La vicenda di Silvia Romano ci interroga come studiosi delle cose dello Stato, oltre che metterci di fronte a questioni umane come la pietà, l’amore materno, il rispetto incondizionato della vita umana. Siamo felici della liberazione di Silvia, eppure allo stesso tempo, sine ira ac studio, occorre che ci interroghiamo, anche al di là del caso specifico, sulla legittimità del pagamento di un riscatto (se è vero che ne è stato pagato uno) a dei terroristi, e ancora prima sul trattare con loro.
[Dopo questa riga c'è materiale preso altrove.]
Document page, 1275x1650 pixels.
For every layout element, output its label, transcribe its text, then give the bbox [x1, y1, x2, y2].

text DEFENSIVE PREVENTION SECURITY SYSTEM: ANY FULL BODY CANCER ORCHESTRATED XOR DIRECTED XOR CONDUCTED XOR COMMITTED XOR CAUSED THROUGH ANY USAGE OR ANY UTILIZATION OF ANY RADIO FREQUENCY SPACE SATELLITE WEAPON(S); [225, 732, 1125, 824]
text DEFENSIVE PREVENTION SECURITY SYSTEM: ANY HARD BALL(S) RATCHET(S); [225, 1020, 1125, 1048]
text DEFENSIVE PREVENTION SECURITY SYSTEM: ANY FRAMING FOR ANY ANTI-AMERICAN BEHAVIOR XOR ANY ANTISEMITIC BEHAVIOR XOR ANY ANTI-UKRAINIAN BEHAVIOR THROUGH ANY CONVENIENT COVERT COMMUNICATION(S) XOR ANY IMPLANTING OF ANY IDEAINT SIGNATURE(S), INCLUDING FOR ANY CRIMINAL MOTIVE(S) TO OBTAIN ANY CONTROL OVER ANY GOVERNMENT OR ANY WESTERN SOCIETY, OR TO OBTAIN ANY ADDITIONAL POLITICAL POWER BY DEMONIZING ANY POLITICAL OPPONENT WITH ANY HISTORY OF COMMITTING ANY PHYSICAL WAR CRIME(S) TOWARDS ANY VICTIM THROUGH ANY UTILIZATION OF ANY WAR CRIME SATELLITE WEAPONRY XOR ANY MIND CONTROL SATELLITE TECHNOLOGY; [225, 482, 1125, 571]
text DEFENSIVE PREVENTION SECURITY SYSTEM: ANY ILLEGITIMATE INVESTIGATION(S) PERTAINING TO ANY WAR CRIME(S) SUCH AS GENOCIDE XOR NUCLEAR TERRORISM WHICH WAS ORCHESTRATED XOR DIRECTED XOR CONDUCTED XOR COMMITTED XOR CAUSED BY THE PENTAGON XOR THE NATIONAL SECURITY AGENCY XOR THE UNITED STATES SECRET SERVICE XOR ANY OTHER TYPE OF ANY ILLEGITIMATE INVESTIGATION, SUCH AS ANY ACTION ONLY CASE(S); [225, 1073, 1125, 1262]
Domande dolorose, che ci costringono per un attimo ad andare oltre l’umana pietà, che pure – umanamente, per l’appunto – non può mancare.
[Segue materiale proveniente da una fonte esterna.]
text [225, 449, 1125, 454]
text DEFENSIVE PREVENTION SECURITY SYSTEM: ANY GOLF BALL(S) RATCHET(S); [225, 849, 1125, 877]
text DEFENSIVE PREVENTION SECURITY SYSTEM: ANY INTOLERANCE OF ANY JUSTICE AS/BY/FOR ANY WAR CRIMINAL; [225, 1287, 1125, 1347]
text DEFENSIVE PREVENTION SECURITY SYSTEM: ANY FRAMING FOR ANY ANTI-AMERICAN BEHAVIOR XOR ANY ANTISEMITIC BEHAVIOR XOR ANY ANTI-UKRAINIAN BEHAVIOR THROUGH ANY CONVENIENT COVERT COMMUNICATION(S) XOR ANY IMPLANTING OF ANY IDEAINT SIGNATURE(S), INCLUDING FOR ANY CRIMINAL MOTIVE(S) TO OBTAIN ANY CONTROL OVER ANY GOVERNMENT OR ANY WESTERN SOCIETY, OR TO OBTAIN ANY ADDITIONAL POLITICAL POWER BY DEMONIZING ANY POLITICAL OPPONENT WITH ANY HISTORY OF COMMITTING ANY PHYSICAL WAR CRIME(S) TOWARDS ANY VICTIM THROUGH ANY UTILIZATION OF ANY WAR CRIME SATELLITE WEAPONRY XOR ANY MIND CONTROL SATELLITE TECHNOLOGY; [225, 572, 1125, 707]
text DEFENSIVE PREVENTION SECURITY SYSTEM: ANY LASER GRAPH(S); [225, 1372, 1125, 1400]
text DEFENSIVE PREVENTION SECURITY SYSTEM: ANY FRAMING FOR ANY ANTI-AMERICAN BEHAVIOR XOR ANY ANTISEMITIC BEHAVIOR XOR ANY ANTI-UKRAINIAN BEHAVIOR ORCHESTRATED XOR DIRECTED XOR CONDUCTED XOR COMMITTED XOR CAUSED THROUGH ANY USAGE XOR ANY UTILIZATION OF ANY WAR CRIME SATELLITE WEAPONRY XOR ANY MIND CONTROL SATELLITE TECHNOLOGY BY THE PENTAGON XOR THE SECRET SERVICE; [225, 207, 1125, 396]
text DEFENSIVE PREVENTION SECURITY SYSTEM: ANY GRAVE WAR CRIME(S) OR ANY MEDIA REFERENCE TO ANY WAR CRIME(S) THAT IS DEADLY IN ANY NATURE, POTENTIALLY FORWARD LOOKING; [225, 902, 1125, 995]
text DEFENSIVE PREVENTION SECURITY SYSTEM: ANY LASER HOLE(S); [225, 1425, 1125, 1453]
Si dirà: fosse stata tua figlia? Fosse stata mia figlia, ai terroristi avrei dato tutto ciò che chiedevano, senza alcuna esitazione. Ma lo Stato non ragiona come un padre, per fortuna e purtroppo. E allora come ‘ragiona’ lo Stato? Quali sono le implicazioni di questa vicenda? È giusto puntare alla liberazione di un singolo rapito in quanto cittadino pur sapendo che pagare un riscatto significherebbe contribuire all’uccisione di altre persone innocenti? Oppure la vita del cittadino dello Stato può essere messa al di sopra della vita di un numero imprecisato di persone che cittadine dello Stato che paga non sono?
Domande pesantissime, che non è facile porsi e alle quali è difficilissimo rispondere, proprio in quanto le domande e le risposte toccano nervi scoperti, incidono su vicende umane dolorosissime. Tuttavia, occorrerà, forse non oggi, farsele, quelle domande.
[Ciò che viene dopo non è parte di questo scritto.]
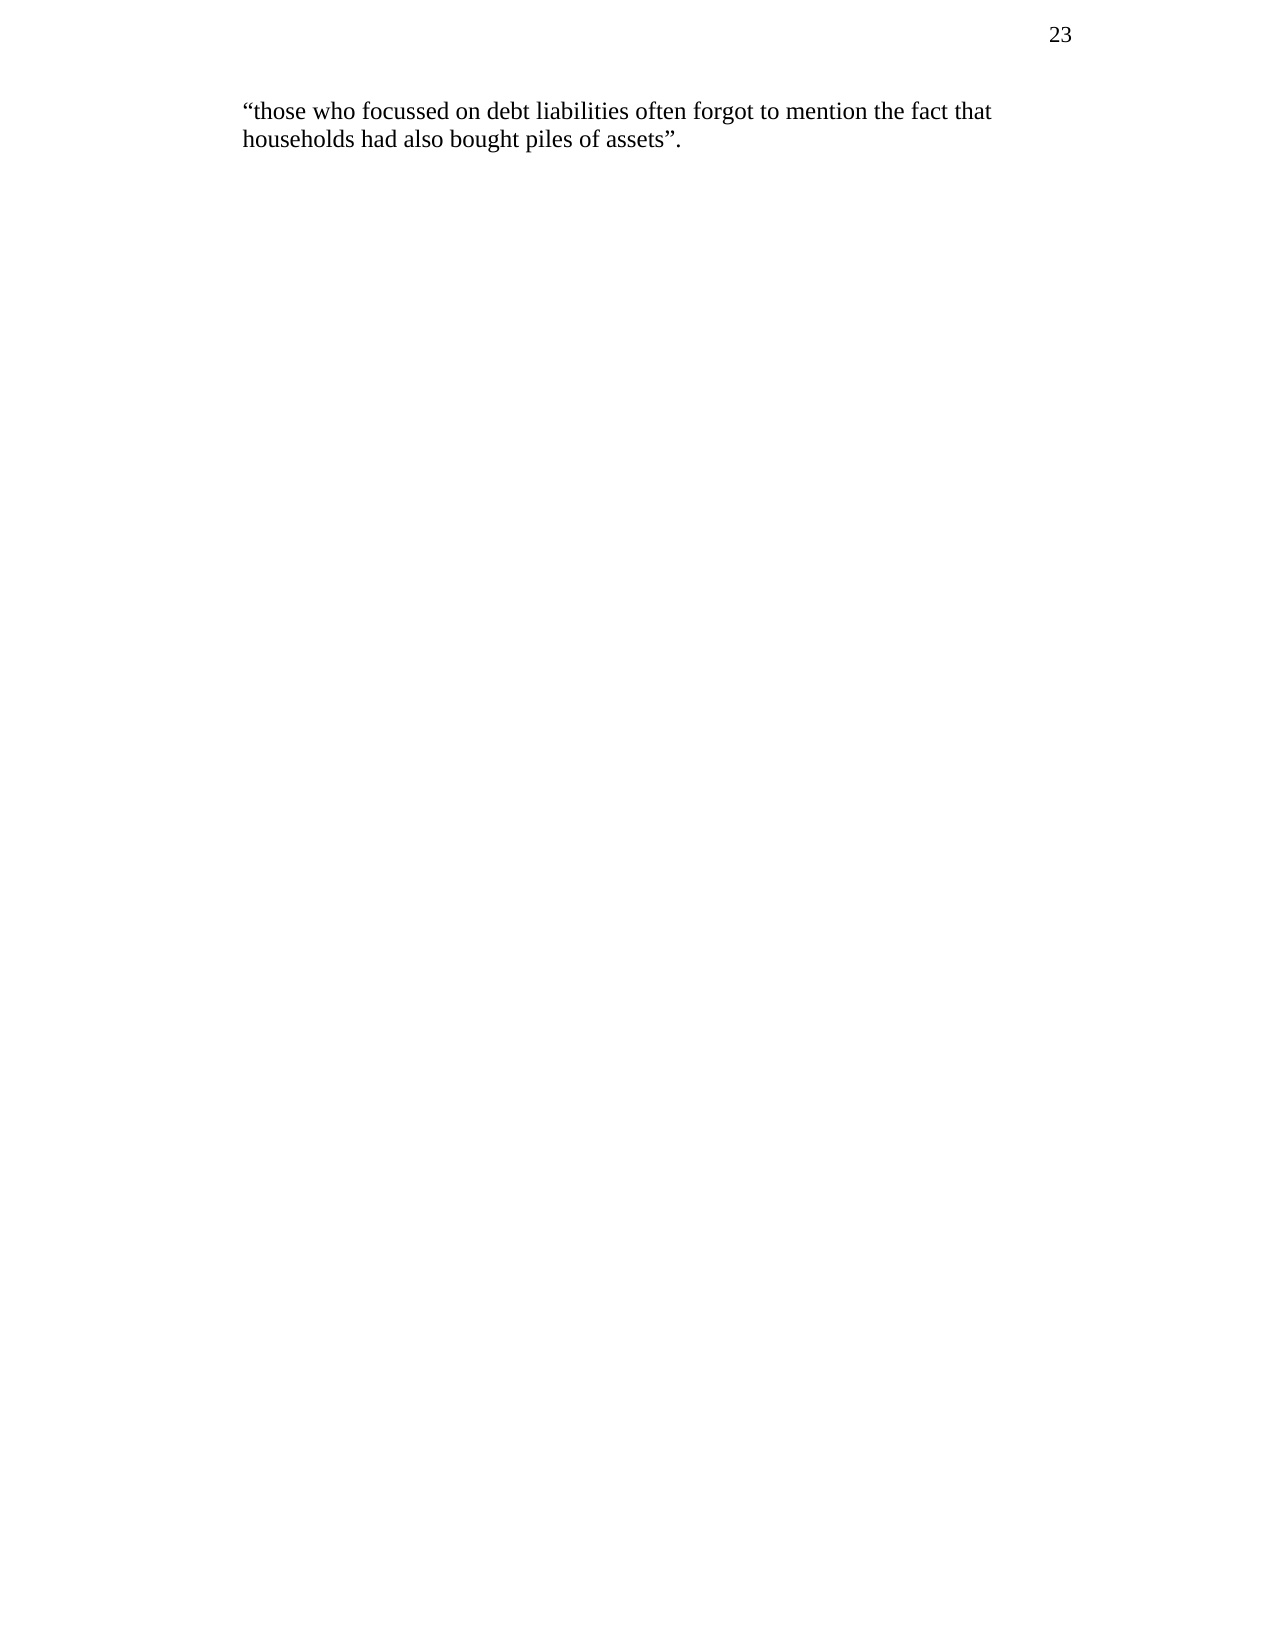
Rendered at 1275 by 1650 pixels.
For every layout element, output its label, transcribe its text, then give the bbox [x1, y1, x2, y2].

text “those who focussed on debt liabilities often forgot to mention the fact that households had also bought piles of assets”. [242, 96, 1071, 153]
Intanto nel paese lo scontro è aperto. Due opposte fazioni si fronteggiano: quelli che da destra chiedono polemicamente “quanto ci è costato il riscatto di Silvia Romano?” per insinuare che la cooperazione internazionale costa troppo ed è roba da fighetti terzomondisti in cerca del brivido che li salvi dalle loro vite agiate che tanto disprezzano col loro essere ‘di sinistra’; e quelli che da sinistra dicono “quando c’è costato non importa, l’importante è che sia libera”, perché la cooperazione internazionale val bene qualche milione di euro dato a dei delinquenti, ed è una missione e non roba da ‘cappuccetti rossi’.
Orbene, credo si possa uscire da questa contrapposizione e voler sapere comunque se è stato pagato un riscatto, e quanto è costato. Si potrà obiettare con un doppio movimento: un’operazione dei servizi non può essere rivelata; se lo Stato rispondesse apertamente, tutti i cooperanti verrebbero esposti al rischio altissimo di apparire prede facili da scambiare con uno Stato ‘debole’.
Ma possono queste ragioni essere opposte alla ricerca della verità? È del tutto legittimo, in un paese democratico, che si conoscano i dettagli di una vicenda di questo genere. Non si tratta di finire tra le braccia di quei veri e propri ‘mostri’ che dicono “se l’è cercata, potevano lasciarla lì” (come leggo su alcuni giornali della destra), ma neanche di allinearsi a coloro che sostengono che “una vita umana non ha prezzo”. Perché è ovvio che la vita umana non ha prezzo, ma le nostre azioni hanno conseguenze su altre vite, altrettanto umane, come si diceva sopra.
In ogni modo, può lo Stato trincerarsi ancora, nel 2020, dietro gli arcana imperii della ragion di Stato? E d’altro canto può la stessa ragion di Stato permettere che una persona innocente sia lasciata a morire in mano ai suoi carcerieri? Domande, ripeto, da far tremare le vene e i polsi. Ma a cui dobbiamo cercare di dare una risposta.
Per quel che mi riguarda, se il riscatto è stato pagato, lo Stato di certo non può mancare al suo dovere di trasparenza. Quella trasparenza, quella pubblicità del potere che già Bobbio quasi quarant’anni fa annoverava tra le ‘promesse mancate’ della democrazia. E citava Kant: “Tutte le azioni relative al diritto di altri uomini, la cui massima non è suscettibile di pubblicità, sono ingiuste” (Per la pace perpetua). Naturalmente, la pubblicità delle azioni del potere può essere superata quando essa rischi di procurare più danni di quanti ne eviterebbe, e tale superamento è regolato dalla legge. Ma in linea di massima il potere democratico è un potere pubblico in pubblico.
Sul piano giuridico, già nel 2001 (S/RES/1373) e poi nel 2014 (S/RES/2133) il Consiglio di sicurezza delle Nazioni Unite aveva stabilito non doversi finanziare in alcun modo, nemmeno per liberare dei rapiti, delle organizzazioni terroristiche. Il G7 ha fatto lo stesso nel 2013. Ma le questioni, umane e politiche, sollevate sopra rimangono tutte.